Following delivery to the US Twelfth Air Force, the aircraft was assigned to the 393rd Bombardment Squadron (VH) of the 315th Bombardment Wing, receiving individual aircraft number 82.
The aircraft was named for the mother of Colonel Paul Tibbets, who flew the aircraft on the Hiroshima mission.Įnola Gay was one of the 536 B-29s built at the Martin-Omaha plant from mid 1944. It is famed for dropping the world's first nuclear bomb used in warfare, which was dropping the Little Boy on Hiroshima on August 6, 1945. The Enola Gay is a Boeing B-29 Superfortress. You can help the Aircraft Wiki by expanding it.Įnola Gay on the ground, showing the arrowhead painted on the tail in place of the group letter This first appeared earlier and is being reposted due to reader interest.This article is a stub. He is the author of several books on military headgear including A Gallery of Military Headdress, which is available on. Peter Suciu is a Michigan-based writer who has contributed to more than four dozen magazines, newspapers and websites. Today the Enola Gay remains in the National Air & Space Museum in Washington, DC while Bockscar is in the collection of the National Museum of the United States Air Force in Dayton, Ohio. So what is largely forgotten is that while Bock didn't pilot Bockscar he was in fact present in the other B-29, The Great Artiste, which was used for scientific measures and photography of the effects caused by the release of Fat Man. When Sweeney and his crew were chosen to deliver the Fat Man while Bock and his crew were chosen to provide observation support the decision was made to swap the crews rather than to move the complex instrumentation equipment. Sweeney had used Bockscar for more than ten training and practice missions even though he and his usual crew had piloted another aircraft named The Great Artiste. Yet it wasn’t Bock who piloted the aircraft he had named on August 9, 1945. In the case of Bockscar -not to be confused with the Fairchild C-119 Flying Boxcar -the moniker was a play on Captain Frederick Bock's last name, who had previously participated in air raids on Japan that were launched from parts of China controlled by the Allies.

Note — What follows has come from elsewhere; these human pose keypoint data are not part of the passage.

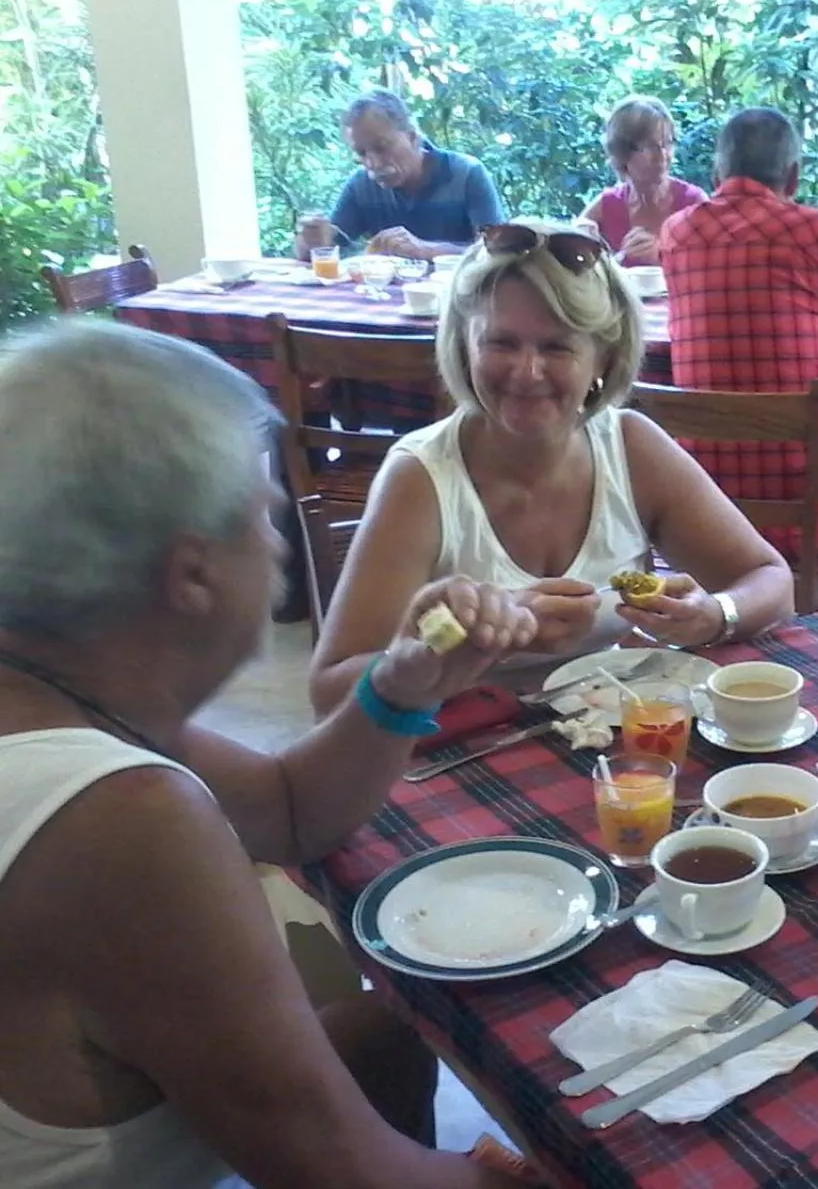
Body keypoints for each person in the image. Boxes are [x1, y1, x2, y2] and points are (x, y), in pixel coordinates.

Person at [0, 319, 533, 1187]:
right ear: (192, 573)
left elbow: (287, 814)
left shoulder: (56, 694)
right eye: (265, 517)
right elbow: (344, 1172)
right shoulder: (119, 820)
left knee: (382, 1036)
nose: (279, 547)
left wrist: (403, 686)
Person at [310, 219, 794, 713]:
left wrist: (715, 614)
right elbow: (329, 689)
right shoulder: (419, 477)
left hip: (610, 738)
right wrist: (466, 645)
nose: (527, 372)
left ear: (603, 359)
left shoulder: (631, 447)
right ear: (463, 345)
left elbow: (771, 580)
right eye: (501, 343)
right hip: (453, 746)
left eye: (556, 347)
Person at [659, 108, 818, 559]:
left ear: (717, 174)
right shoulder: (812, 229)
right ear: (793, 177)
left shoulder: (676, 234)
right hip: (808, 524)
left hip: (704, 520)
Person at [295, 89, 507, 261]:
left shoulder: (467, 174)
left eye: (381, 147)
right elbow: (327, 252)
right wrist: (311, 241)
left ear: (413, 137)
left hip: (459, 296)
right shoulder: (361, 184)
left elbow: (498, 252)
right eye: (361, 153)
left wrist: (425, 250)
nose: (373, 163)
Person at [578, 95, 708, 267]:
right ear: (622, 152)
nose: (662, 155)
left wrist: (662, 256)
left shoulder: (693, 203)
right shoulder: (607, 206)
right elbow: (571, 249)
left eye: (667, 143)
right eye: (650, 146)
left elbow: (713, 267)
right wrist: (580, 237)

Colonel Paul Tibbets, who piloted the Enola Gay, had named his aircraft for his mother “Enola Gay Tibbets” (1893–1983) who herself was named after the heroine of the novel Enola or, Her Fatal Mistake. What is also notable about the two aircraft is that their respective pilots who regularly flew the aircraft named the planes. 50 caliber machine guns and one twenty-millimeter cannon in the tail, these modified aircraft had retailed the tail guns and even had their armor removed to save weight to be able to carry the extremely dangerous atomic bombs at extreme flight distances. 50 caliber machine guns in remote-controlled turrets along with two additional. Bockscar was actually one of fifteen specially modified “Silverplate” B-29s that were assigned to the 509th Composite Group.